Prompt.
Reproduce exactly, and only, the lines running from the start of the entries below to the line containing "2. Run installer".

Provided entries.
↓

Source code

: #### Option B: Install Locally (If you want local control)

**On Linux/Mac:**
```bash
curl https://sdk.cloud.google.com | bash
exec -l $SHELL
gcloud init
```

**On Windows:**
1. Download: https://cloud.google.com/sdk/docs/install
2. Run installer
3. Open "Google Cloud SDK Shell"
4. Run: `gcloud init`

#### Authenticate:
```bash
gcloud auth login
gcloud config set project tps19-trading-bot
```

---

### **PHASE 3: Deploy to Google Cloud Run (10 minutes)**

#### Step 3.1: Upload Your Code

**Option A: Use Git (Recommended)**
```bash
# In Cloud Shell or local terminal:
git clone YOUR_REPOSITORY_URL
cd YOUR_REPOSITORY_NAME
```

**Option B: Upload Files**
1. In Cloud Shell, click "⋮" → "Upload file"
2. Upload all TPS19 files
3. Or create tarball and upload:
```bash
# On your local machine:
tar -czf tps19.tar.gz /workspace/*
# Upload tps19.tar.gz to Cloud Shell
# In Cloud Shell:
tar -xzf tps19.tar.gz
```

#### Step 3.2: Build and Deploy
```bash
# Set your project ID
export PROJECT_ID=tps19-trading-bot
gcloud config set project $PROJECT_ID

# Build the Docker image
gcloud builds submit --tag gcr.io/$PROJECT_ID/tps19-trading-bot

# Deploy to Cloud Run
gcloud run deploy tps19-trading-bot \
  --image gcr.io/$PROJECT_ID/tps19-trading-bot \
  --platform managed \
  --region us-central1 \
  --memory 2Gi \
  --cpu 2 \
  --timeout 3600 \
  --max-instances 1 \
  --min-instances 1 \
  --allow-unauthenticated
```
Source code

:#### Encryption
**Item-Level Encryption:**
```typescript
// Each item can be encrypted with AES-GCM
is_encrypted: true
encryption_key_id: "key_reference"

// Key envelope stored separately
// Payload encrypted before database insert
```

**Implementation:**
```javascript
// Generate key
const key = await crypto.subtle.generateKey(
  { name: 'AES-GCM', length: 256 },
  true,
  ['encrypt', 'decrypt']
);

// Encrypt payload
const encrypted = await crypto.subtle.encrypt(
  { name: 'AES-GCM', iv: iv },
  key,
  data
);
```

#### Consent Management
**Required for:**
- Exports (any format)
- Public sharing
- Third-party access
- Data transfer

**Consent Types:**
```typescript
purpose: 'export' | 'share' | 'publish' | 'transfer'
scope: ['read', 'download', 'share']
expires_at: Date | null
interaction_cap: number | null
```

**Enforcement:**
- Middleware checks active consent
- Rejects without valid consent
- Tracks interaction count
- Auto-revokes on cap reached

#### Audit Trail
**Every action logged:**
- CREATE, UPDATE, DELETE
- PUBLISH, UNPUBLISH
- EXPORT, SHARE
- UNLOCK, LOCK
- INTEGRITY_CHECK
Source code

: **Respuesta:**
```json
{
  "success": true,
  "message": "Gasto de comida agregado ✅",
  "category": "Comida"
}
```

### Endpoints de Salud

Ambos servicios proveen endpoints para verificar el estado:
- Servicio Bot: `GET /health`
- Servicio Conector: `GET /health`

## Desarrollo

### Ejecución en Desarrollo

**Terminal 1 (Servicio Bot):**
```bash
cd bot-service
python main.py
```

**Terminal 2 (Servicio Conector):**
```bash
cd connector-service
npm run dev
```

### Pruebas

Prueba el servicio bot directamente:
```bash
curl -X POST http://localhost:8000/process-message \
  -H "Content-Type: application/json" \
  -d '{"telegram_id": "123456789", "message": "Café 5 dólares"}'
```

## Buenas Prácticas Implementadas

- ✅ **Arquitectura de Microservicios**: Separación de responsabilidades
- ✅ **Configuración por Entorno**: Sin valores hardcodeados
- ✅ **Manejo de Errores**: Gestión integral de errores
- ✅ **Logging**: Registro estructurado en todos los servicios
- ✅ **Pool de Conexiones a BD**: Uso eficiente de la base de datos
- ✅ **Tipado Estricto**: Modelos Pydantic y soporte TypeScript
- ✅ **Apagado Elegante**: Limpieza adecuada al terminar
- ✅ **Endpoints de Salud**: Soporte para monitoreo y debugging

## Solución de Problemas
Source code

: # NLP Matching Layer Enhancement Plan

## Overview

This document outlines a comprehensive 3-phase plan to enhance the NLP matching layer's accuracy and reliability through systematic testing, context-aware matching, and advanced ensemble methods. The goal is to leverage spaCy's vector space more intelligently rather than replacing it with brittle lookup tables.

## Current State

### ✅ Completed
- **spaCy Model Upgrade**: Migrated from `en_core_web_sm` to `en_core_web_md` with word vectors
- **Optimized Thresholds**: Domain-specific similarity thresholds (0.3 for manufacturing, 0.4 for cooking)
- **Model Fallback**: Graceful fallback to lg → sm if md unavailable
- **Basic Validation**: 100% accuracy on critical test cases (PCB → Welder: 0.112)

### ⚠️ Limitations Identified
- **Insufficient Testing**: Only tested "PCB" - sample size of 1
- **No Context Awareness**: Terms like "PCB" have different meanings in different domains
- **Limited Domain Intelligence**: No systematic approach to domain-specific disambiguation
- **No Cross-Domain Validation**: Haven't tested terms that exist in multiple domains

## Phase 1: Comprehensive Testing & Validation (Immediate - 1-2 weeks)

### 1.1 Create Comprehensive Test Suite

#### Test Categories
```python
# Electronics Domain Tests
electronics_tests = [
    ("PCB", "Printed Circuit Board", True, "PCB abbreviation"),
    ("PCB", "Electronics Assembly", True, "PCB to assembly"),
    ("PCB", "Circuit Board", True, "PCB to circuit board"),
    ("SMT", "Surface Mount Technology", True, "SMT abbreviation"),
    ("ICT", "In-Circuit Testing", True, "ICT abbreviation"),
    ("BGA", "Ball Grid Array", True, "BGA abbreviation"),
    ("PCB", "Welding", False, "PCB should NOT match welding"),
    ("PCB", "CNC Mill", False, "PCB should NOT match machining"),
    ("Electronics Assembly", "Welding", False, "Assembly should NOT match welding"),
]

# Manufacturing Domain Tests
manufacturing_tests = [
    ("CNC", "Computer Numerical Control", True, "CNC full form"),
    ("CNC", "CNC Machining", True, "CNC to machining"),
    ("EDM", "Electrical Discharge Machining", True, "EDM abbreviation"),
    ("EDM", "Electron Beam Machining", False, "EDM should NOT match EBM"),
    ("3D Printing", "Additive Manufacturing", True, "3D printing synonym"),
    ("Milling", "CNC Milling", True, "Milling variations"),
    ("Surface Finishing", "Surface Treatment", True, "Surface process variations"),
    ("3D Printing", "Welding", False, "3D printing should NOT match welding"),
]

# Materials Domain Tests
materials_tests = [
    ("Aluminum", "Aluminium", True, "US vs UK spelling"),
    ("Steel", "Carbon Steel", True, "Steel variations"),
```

↑

The answer.
Source code

: #### Option B: Install Locally (If you want local control)

**On Linux/Mac:**
```bash
curl https://sdk.cloud.google.com | bash
exec -l $SHELL
gcloud init
```

**On Windows:**
1. Download: https://cloud.google.com/sdk/docs/install
2. Run installer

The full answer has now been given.